Jean: You mean my real daddy?
Joey: Sure. Everyone should meet their daddy.
Maureen: You’re making a big mistake here, buddy.


It's actually bigger than that.

Joey: All the…All the times you held me. All the fuckin’ laughs we had…All the things we did together. Come on! You can’t tell me you was passin’ time. You can’t tell me that. 'Cause I won’t believe it.
Maureen: Believe it.


Exactly: He rocks the boat.

Eddie: Who is this guy? What do you think of him, Shorty?
Joey [pulling out a gun]: What do you think of this?
Shorty: Hey, Joey. What the hell are you doin’? We came here for dinner. Nobody brought a piece. What are you pullin’ a piece for? It’s not that kind of an evening.


Though it's not like these things are easily predictable.
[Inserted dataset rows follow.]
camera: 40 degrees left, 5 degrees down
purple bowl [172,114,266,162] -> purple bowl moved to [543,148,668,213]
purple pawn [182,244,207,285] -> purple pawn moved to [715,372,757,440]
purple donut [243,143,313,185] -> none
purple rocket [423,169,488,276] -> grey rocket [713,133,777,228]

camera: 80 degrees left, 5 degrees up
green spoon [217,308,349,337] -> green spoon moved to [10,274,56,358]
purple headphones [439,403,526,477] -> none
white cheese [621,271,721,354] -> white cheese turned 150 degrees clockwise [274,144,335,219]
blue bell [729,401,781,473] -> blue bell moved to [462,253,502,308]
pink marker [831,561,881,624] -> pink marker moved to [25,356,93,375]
Jeanie: Hey Daddy, what are you doing?
Joey: Shut up and drink your beer!


And it's not even Miller time.

Maureen [about to leave her family to go off with Eddie]: I’ll get my coat.
Joey: Bullshit! Looks like a lot of fuckin’ bullshit!
Eddie: Hey, don’t blame her! What difference does it make what she says, what she feels, what she thinks? For whatever reason, she belongs to me.


And off they go...

Re: Quote of the day

Posted: Thu Mar 06, 2025 10:19 pm
by iambiguous
Spy vs. spy. But they are all on the same side here in one important respect: capitalism won. No one is out to bring the system down. There are no communists with manifestos and nuclear warheads. Instead, they are all capitalists intent on spying on each other. Actually, destroying each other.
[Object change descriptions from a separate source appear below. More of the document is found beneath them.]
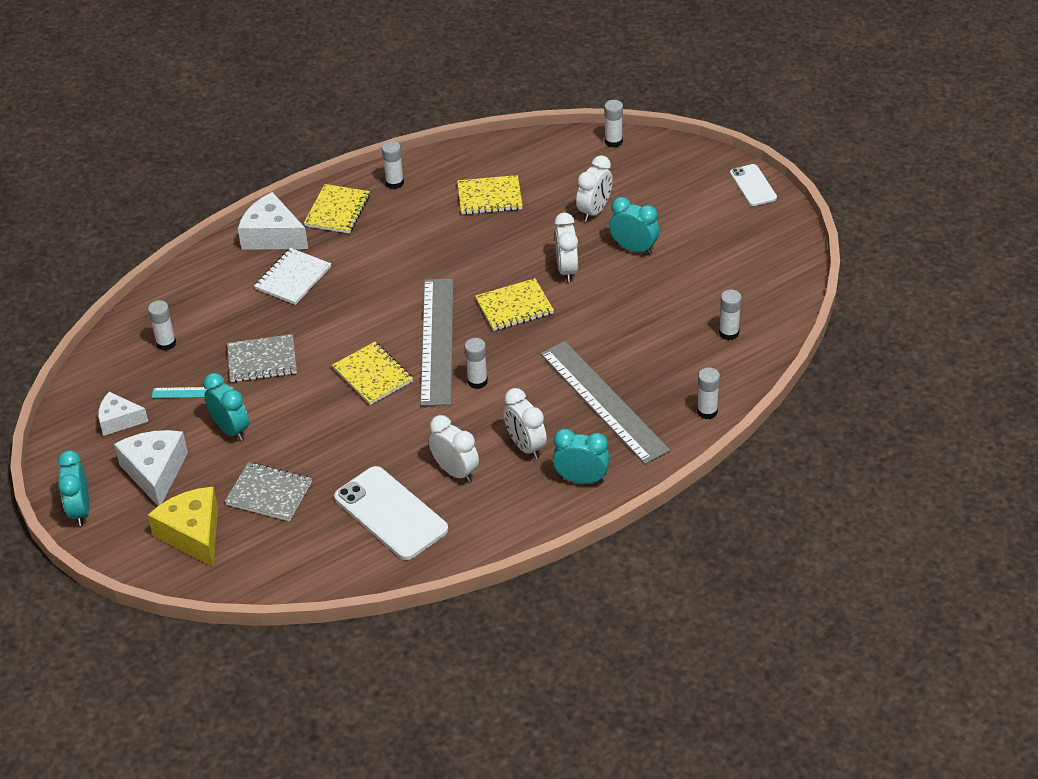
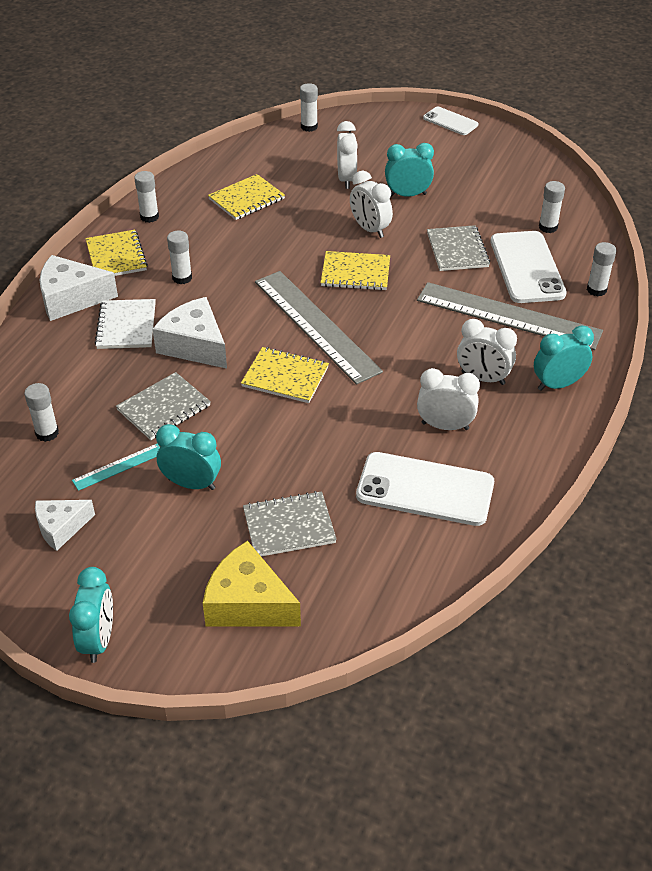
camera: 35 degrees left, 0 degrees up
turquoise clock [58,450,89,526] -> turquoise clock turned 135 degrees counterclockwise [69,567,113,663]
white cheese [114,430,188,506] -> white cheese moved to [153,297,227,369]
white glue stick [464,338,488,389] -> white glue stick moved to [167,231,192,284]
yellow notebook [475,278,554,331] -> yellow notebook turned 60 degrees clockwise [320,251,390,290]
none -> grey notebook [427,225,490,271]
none -> white phone [490,231,567,303]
Cheating in other words. But they all do it and capitalism is nothing if not amoral. Money is money is money. Power is power is power. And this “regular guy” gets to play James Bond. Or so he programed himself to think.

This is the world of high-tech. Information [the right information] is worth its weight in gold. So, folks are hired to get it. But then other folks are hired to stop them from getting it. And that means spies infiltrating the companies that have it and spies intercepting the other spies in order to turn them into [expendable] double agents.

Or that is what we are led to believe is going on.

But then things can get complicated. Really complicated. Suddenly we are in the world of science fiction. Meaning the kind of stuff that generally revolves around “things are not what they seem”. Not even close. And it goes without saying: TRUST NO ONE. Not even yourself. You’re probably not who you think you are anyway. Will this become the nature of “identity” just a few short years [decades] from now?

Fifty years ago, you’d watch a film like this and think, “no way, these things can’t really happen.” Now you watch it and think, “it’s probably already happening.” This is surely what the folks behind the curtains at the NSA are in hot pursuit of. And then the AI components.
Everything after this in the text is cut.